§ **TASK TO CARRY OUT**
Write out, unchanged, the lines from the one holding "(960, 433) = (577, 224): yellow" to the close of the listing. Both the first and last lines belong in it.

§ **SUPPLIED INFORMATION**

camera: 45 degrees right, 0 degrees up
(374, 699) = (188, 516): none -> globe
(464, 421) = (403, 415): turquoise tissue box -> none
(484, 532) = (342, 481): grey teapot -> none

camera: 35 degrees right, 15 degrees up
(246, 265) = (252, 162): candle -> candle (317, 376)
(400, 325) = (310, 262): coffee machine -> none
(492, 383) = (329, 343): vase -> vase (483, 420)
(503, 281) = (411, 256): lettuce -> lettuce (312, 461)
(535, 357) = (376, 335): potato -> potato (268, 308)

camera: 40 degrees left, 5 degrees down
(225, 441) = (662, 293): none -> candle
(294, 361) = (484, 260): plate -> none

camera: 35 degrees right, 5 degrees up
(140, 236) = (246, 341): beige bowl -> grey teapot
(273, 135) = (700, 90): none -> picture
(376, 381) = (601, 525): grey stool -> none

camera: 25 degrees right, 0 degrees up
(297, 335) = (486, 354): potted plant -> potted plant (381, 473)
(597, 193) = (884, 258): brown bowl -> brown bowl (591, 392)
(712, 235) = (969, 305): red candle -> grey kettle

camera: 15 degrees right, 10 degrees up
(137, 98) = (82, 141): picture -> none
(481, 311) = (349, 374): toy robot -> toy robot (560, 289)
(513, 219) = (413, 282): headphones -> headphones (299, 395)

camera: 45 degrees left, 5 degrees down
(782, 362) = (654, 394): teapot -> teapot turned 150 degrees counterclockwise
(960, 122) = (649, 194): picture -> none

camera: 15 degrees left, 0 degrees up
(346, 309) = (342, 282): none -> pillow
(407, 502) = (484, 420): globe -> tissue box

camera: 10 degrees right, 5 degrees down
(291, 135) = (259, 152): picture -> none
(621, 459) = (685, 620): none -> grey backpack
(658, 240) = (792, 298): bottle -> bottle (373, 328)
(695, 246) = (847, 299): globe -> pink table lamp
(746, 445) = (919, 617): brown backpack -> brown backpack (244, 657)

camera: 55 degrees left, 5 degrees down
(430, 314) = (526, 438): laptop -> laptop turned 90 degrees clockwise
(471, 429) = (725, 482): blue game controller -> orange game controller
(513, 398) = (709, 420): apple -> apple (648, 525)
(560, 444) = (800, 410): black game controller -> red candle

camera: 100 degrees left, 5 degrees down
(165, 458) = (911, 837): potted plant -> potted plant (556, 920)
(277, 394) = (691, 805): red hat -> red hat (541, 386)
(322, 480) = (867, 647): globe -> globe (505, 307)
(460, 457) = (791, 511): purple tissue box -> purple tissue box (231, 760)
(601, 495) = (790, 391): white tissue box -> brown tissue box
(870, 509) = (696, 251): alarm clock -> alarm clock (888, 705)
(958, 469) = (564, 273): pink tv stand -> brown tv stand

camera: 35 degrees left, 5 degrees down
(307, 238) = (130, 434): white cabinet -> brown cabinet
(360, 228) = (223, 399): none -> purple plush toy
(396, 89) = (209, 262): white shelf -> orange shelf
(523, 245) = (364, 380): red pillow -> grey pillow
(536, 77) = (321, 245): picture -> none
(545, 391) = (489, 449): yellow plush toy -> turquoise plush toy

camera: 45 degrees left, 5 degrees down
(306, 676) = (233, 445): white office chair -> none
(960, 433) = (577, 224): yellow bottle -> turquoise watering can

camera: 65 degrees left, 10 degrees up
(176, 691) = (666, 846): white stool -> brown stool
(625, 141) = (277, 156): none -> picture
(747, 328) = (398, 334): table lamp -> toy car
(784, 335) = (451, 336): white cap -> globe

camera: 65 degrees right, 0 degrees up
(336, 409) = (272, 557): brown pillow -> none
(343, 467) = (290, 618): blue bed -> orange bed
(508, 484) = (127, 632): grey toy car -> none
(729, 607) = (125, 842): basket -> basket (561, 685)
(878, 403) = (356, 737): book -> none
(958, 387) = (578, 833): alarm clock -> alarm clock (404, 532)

§ **OUTPUT OF THE EXERCISE**
(960, 433) = (577, 224): yellow bottle -> turquoise watering can

camera: 65 degrees left, 10 degrees up
(176, 691) = (666, 846): white stool -> brown stool
(625, 141) = (277, 156): none -> picture
(747, 328) = (398, 334): table lamp -> toy car
(784, 335) = (451, 336): white cap -> globe

camera: 65 degrees right, 0 degrees up
(336, 409) = (272, 557): brown pillow -> none
(343, 467) = (290, 618): blue bed -> orange bed
(508, 484) = (127, 632): grey toy car -> none
(729, 607) = (125, 842): basket -> basket (561, 685)
(878, 403) = (356, 737): book -> none
(958, 387) = (578, 833): alarm clock -> alarm clock (404, 532)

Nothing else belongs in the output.